The United Parcel Service (UPS) announced a change in its policies to allow pregnant workers to stay on the job through their pregnancies in a brief filed late last week in a Supreme Court case brought by one of its former workers.
“On a going-forward basis, UPS has voluntarily decided to provide additional accommodations for pregnancy-related physical limitations as a matter of corporate discretion,” the company states. “UPS’s new policy provides: ‘Light duty work will be provided as an accommodation to pregnant employees with lifting or other physical restrictions to the same extent as such work is available as an accommodation to employees with similar restrictions resulting from on-the-job injuries.'”
The Supreme Court case was brought by Peggy Young, a former employee. While working for the company, she became pregnant and was told by her midwife not to lift more than 20 pounds. Given that her normal duties required lifting boxes as heavy as 70 pounds, she got a note asking UPS to put her on light duty. But although the company gave those with on-the-job injuries, disabilities, or even those who lost their driver’s licenses accommodations so they could keep working, it wouldn’t grant her the change in duties. Young lost her case at the district court level and at the Fourth Circuit Court of Appeals before asking the Supreme Court to weigh in.
While Young or other workers who have brought complaints against the company for pregnancy discrimination won’t benefit from the company’s policy change, current employees will after the policy goes into effect on January 1, 2015. “Any pregnant worker who needs an accommodation now should be treated the same as other UPS workers,” Lenora Lapidus, director of the American Civil Liberties Union Women’s Rights Project, told ThinkProgress.
Lapidus thinks that Young’s case is at least one important catalyst for UPS’s change. “This case has really brought to public light the way in which UPS and other companies are discriminating against women,” she said.
The case is also important for all pregnant employees beyond UPS. “Obviously this will make a huge difference for [UPS] workers,” Lapidus said, “but we need the Supreme Court to issue a ruling about the Pregnancy Discrimination Act [PDA] that would apply to all employers.”
The PDA prohibits employment discrimination against employees on the basis of childbirth, pregnancy, or related conditions who are “similar in their ability, or inability, to work” as their coworkers. Advocates like Emily Martin, vice president and general counsel at the National Women’s Law Center, have argued that means that companies that provide accommodations to workers with other disabilities have to offer the same things to pregnant workers. “The key legal argument in the case is that the Fourth Circuit Court of Appeals just really ignored clear language in the Pregnancy Discrimination Act,” Martin said. “What the PDA says is that you have to treat workers affected by pregnancy the same as you treat those who are similar in their ability to inability to work. So there’s a clear textual argument that the Fourth Circuit was ignoring what the statute said.”

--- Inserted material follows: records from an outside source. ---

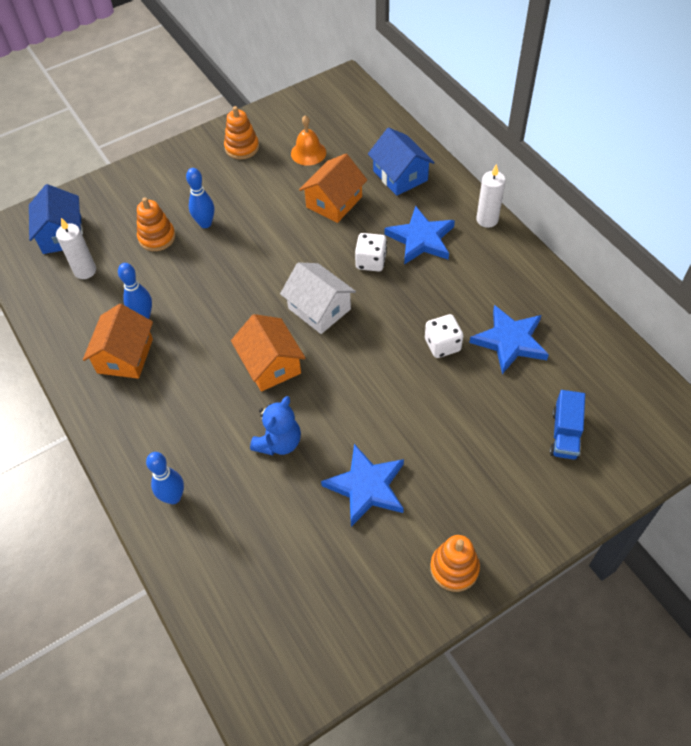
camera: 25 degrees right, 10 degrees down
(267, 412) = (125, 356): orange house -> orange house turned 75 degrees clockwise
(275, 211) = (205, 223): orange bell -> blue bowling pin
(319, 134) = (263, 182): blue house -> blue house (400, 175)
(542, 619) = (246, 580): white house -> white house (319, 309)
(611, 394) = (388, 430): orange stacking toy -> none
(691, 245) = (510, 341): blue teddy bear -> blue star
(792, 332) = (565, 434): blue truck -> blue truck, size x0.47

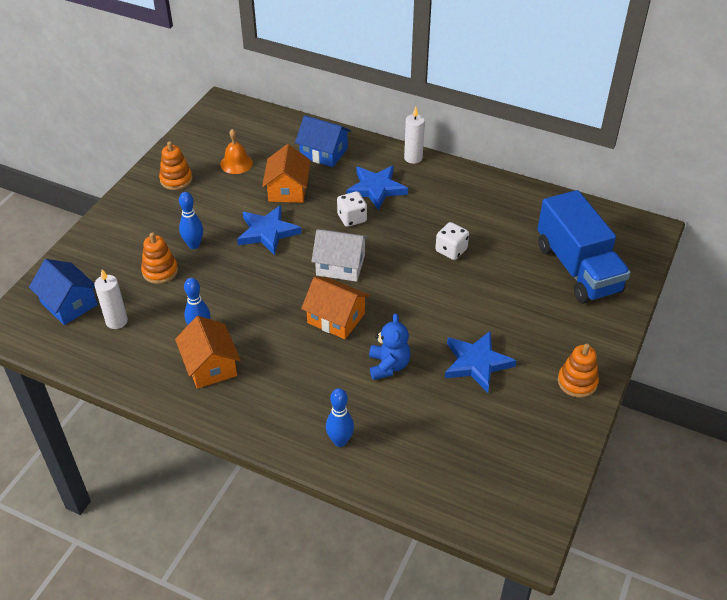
camera: 35 degrees left, 10 degrees down
(510, 341) = (495, 228): blue star -> blue star (267, 232)
(565, 434) = (577, 268): blue truck -> blue truck, size x2.12

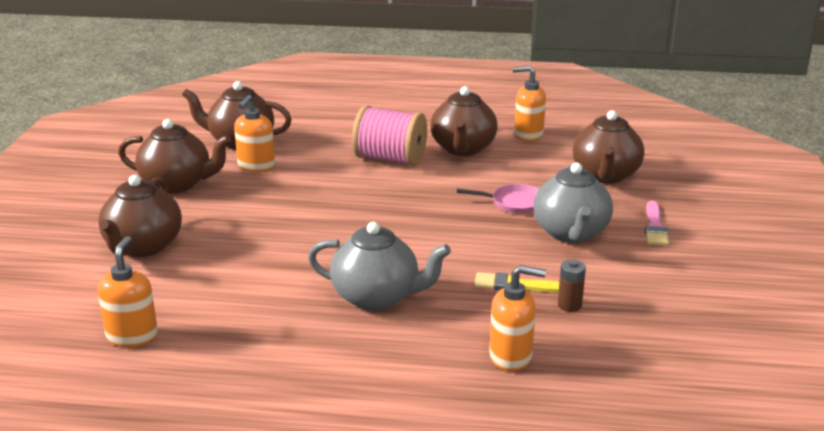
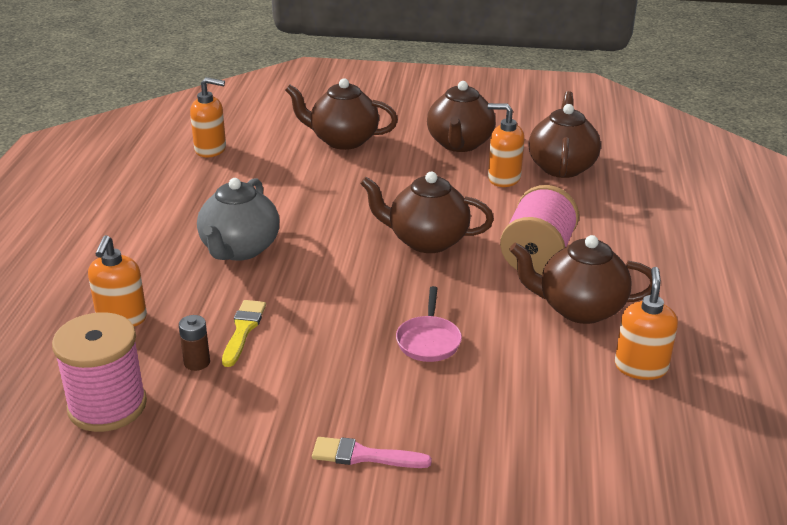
camera: 90 degrees right, 5 degrees up
(571, 233) = (351, 379): grey teapot -> none
(605, 175) = (517, 429): brown teapot -> brown teapot (426, 241)
(644, 346) = (107, 406): none -> pink spool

A favorable court ruling “would clarify the law, because a number of lower courts have been getting it wrong,” Lapidus added.
Martin is hopeful that will be the outcome. A focus on the exact words in a given statute “in times has been important even to say Justice [Antonin] Scalia, even in the employment discrimination context,” she explained. “I hope the Court is interested in this because the Fourth Circuit Court of Appeals seemed to be ignoring the clear text of the statute.”
But even absent a positive ruling, other changes may be forcing employers to change the way they treat pregnant employees. While UPS still claims in its brief that the PDA doesn’t require it to change its policy, it does note that state-level legislation mandates it. Nine states have passed Pregnant Worker Fairness Acts that require all employers to give pregnant workers reasonable accommodations, like providing a stool or granting light duty, unless they would impose an undue hardship. The company says the new policy “will aid operational consistency given that a number of States in which UPS operates have relatively recently mandated pregnancy accommodations.”
These state laws may force other employers’ hands. “We see that these state pregnancy accommodation laws enacted recently really have made a tremendous difference,” Lapidus said. “There’s sort of a tipping point that has been reached where now a number of states have passed pregnancy accommodation laws, so companies that operate in multiple states really should…be changing their laws to comply.” A federal Pregnant Workers Fairness Act bill that would cover all workers has been introduced multiple times but hasn’t made progress.
It’s a pressing issue. Eighty percent of first-time mothers work into their last month of pregnancy, but it’s estimated more than a quarter million women are denied their requests for an accommodation. That can lead to women being pushed onto unpaid leave, fired, or even miscarrying their babies.
Young was put onto unpaid leave after UPS denied her request for light duty, which meant she lost income and benefits like health insurance, although she was lucky enough to avoid being fired. Things worked out in the end: “Her pregnancy did end up healthy,” Martin said. “I met her daughter, who is now six or seven and is a charming child.”